Enhanced field-scale characterization for watershed erosion assessments

Authors: MOMM, HENRIQUE - Middle Tennessee State University; Bingner, Ronald - Ron; Wells, Robert - Rob; PORTER, WESLEY - Middle Tennessee State University; Witthaus, Lindsey; DABNEY, SETH - Retired ARS Employee

Submitted to: Journal of Environmental Modeling and Software
Publication Type: Peer Reviewed Journal
Publication Acceptance Date: 3/26/2019
Publication Date: 5/6/2019
Citation: Momm, H.G., Bingner, R.L., Wells, R.R., Porter, W.S., Yasarer, L.M., Dabney, S.M. 2019. Enhanced field-scale characterization for watershed erosion assessments. Journal of Environmental Modeling and Software. 117:134-148. https://doi.org/10.1016/j.envsoft.2019.03.025.
DOI: https://doi.org/10.1016/j.envsoft.2019.03.025

Interpretive Summary: Watershed-scale simulation technology can be used to identify and track sediment loads that originate in fields and are then routed downstream. This technology allows for quantification of the impact of individual and/or integrated management practices throughout the watershed. Watershed simulation technology was used to simulate the erosion from all fields in the watershed with the highest erosive fields identified for further study with advanced field erosion technology.

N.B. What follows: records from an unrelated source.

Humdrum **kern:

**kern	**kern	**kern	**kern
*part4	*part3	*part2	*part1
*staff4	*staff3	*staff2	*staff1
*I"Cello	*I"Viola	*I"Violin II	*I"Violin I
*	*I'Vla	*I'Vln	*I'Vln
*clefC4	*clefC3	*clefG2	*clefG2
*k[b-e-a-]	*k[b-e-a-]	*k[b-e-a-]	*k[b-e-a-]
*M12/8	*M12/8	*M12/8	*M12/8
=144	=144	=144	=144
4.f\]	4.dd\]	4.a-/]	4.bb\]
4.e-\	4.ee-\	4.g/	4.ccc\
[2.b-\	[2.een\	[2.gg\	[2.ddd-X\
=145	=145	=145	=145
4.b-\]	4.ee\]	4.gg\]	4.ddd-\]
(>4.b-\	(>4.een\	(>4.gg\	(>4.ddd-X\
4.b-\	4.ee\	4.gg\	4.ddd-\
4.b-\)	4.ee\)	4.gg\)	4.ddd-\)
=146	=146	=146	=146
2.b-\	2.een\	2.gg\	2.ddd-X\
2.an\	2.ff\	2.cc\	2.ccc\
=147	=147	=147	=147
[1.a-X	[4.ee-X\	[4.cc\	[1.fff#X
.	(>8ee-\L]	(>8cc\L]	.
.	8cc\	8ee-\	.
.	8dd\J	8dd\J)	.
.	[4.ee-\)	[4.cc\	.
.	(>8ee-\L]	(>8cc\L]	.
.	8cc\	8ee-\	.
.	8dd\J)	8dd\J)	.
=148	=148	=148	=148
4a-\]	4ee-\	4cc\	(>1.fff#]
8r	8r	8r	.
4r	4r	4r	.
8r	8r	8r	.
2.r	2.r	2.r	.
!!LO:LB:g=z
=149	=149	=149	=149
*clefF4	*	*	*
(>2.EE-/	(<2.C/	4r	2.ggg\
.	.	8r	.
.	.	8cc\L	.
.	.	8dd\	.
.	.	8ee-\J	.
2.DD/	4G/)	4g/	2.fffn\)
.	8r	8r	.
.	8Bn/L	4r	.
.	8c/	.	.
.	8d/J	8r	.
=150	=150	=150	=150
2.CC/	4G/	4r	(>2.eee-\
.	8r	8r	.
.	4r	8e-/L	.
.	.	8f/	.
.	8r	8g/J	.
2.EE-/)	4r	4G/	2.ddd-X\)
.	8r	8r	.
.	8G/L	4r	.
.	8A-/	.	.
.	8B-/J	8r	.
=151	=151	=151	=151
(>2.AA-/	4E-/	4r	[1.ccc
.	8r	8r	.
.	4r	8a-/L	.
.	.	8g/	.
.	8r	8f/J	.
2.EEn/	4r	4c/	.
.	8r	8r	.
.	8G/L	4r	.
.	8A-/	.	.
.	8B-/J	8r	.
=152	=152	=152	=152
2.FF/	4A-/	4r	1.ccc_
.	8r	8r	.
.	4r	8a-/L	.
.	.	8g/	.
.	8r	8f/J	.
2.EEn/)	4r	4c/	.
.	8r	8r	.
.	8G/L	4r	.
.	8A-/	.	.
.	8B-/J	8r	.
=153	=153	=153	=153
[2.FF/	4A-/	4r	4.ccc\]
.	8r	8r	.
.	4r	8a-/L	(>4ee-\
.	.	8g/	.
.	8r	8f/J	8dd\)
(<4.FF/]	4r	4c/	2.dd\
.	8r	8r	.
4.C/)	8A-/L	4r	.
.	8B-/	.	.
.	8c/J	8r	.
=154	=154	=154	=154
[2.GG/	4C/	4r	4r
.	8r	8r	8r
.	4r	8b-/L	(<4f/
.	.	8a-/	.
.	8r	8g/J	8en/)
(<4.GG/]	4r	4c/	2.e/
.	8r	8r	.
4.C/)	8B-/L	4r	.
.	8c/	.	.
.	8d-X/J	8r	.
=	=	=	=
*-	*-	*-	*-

Using an integrated modeling approach, these targeted fields can be analyzed based on multiple management, landscape, and combined management-landscape conditions. The erosion from these targeted field can then be integrated back into the watershed simulations to quantify the overall effect of enhanced field characterization on sediment loads at the field and watershed scales. Methods for identification of critical sediment producing areas using integrated field erosion and watershed sediment transport models can be used to support the development, evaluation and implementation of conservation management plans impacting the entire watershed by action agencies.

Technical Abstract: Watershed-scale simulation technology can be used to track sediment loads that originate in fields and are then routed downstream. This technology allows for quantification of the impact of individual and/or integrated management practices throughout the watershed. An example of this technology is the Annualized Agricultural Non-Point Source watershed pollutant load model (AnnAGNPS). In AnnAGNPS, the watershed is subdivided into basic modeling units (fields) in which all spatially and temporally varying physical parameters are assumed to be homogeneous. This simplification is needed to provide conservation practice assessment at the watershed scale within a reasonable amount of time for data preparation and program execution. Conversely, the Revised Universal Soil Loss Equation, Version 2 (RUSLE2) can estimate sediment yield at the field scale with enhanced capabilities in describing field variations of farming management, topography, and soil properties. In this study, an integrated approach was developed and evaluated involving both models for enhanced characterization of individual fields while accounting for the watershed-wide integrated intra fields effect when routing sediment loads through the watershed. The identification of fields producing high erosion rates within the watershed can be initially performed using AnnAGNPS. Using an integrated modeling approach, these targeted fields can be described through multiple scenarios of RUSLE2 slope profiles and analyzed based on multiple management, landscape, and combined management-landscape conditions. These RUSLE2 scenarios can then be integrated into AnnAGNPS watershed simulations to quantify the overall effect of enhanced field characterization on sediment loads at the field and watershed scales. Methods for identification of critical sediment producing areas using integrated RUSLE2 erosion and AnnAGNPS sediment transport models can be used to support the development and evaluation of conservation management plans impacting the entire watershed.